◆ What you should do
Pictures stay out; everything else in the entries below is to be duplicated exactly.

[Start of section]

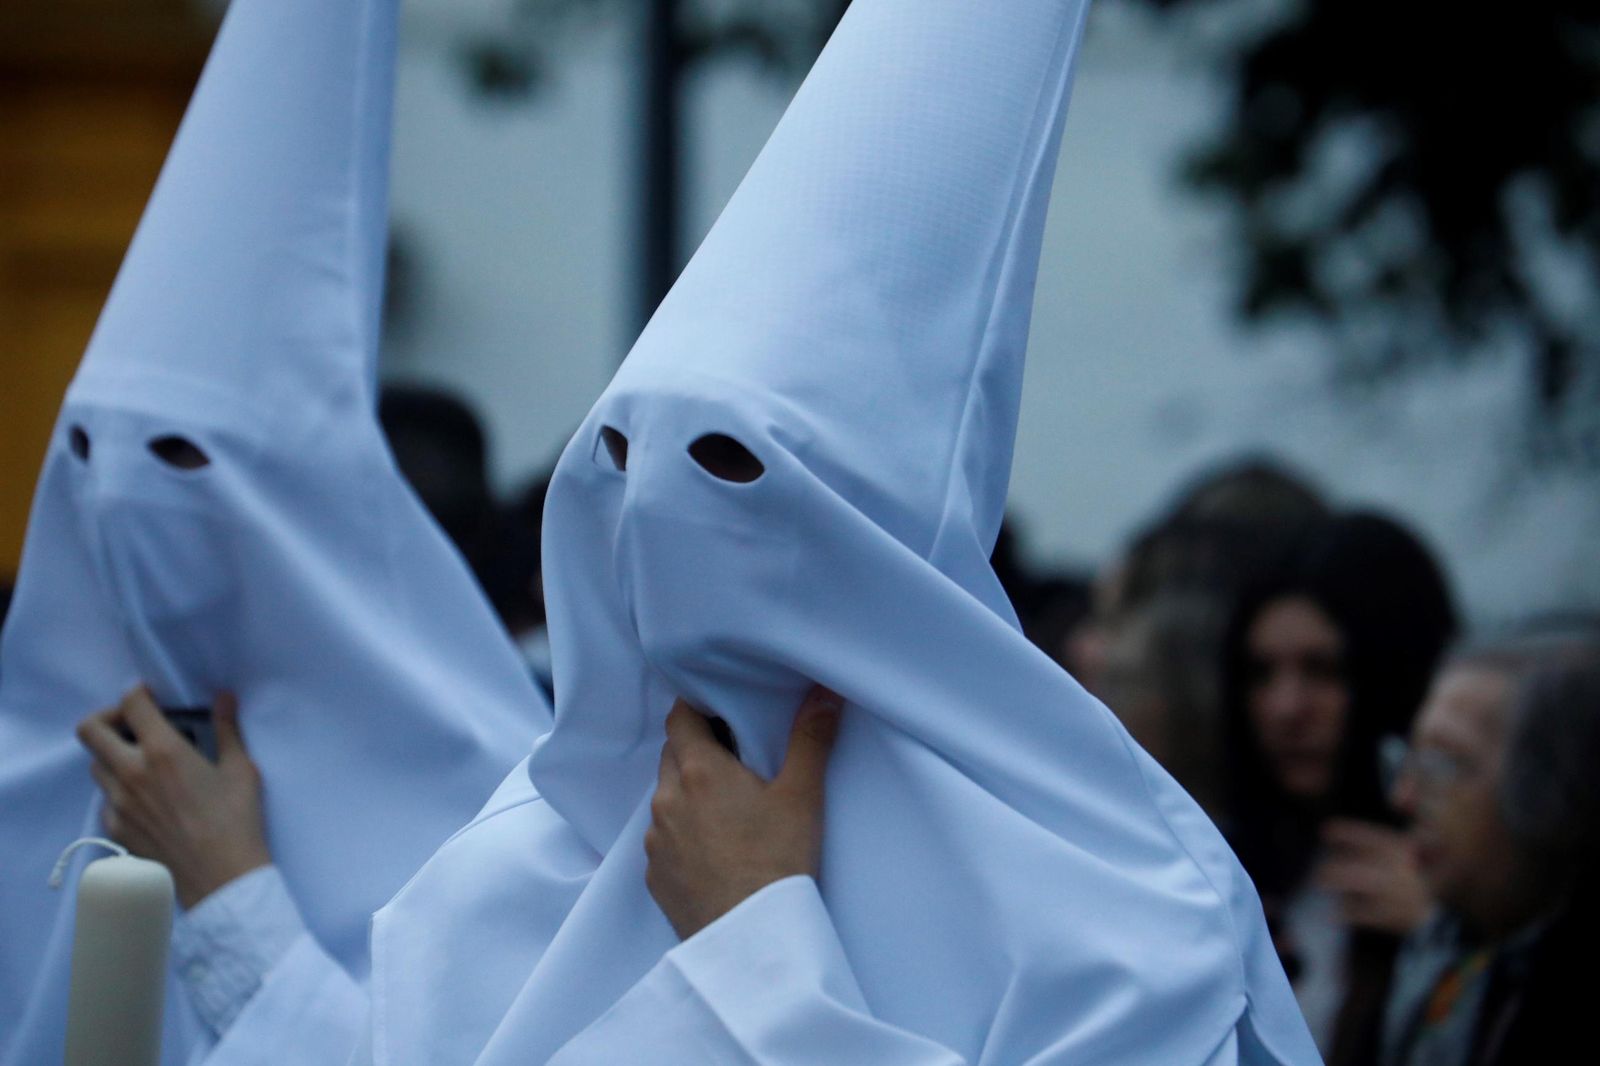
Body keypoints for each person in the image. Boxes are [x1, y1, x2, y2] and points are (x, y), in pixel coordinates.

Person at [354, 1, 1320, 1062]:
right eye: (619, 459)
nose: (661, 514)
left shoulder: (1109, 926)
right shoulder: (495, 876)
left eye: (734, 463)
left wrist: (751, 951)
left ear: (873, 516)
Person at [0, 1, 547, 1063]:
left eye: (182, 458)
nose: (122, 501)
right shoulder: (42, 757)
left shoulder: (509, 809)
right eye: (86, 456)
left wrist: (225, 885)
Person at [1220, 512, 1458, 1064]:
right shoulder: (1222, 876)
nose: (1286, 708)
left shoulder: (1481, 886)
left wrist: (1445, 942)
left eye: (1324, 670)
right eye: (1260, 673)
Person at [1381, 627, 1600, 1066]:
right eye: (1410, 758)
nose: (1403, 797)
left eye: (1442, 763)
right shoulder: (1445, 953)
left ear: (1553, 785)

[End of section]

◆ Exercise response
Body keypoints for each person in the image. Boxes are [x1, y1, x2, y2] and points are (x, y), in pixel coordinates.

Person at [354, 1, 1320, 1062]:
right eye: (619, 459)
nose: (661, 514)
left shoulder: (1109, 926)
right shoulder: (495, 876)
left eye: (734, 463)
left wrist: (751, 951)
left ear: (873, 516)
Person at [0, 1, 547, 1063]:
left eye: (182, 458)
nose: (122, 501)
right shoulder: (42, 757)
left shoulder: (509, 809)
right eye: (86, 456)
left wrist: (225, 885)
Person at [1220, 512, 1458, 1064]:
right shoulder: (1222, 876)
nose: (1286, 708)
left shoulder: (1481, 886)
left wrist: (1445, 942)
left eye: (1324, 670)
right eye: (1260, 673)
Person at [1381, 627, 1600, 1066]:
right eye: (1410, 758)
nose: (1403, 797)
left eye: (1442, 763)
right shoulder: (1445, 953)
left ear: (1553, 785)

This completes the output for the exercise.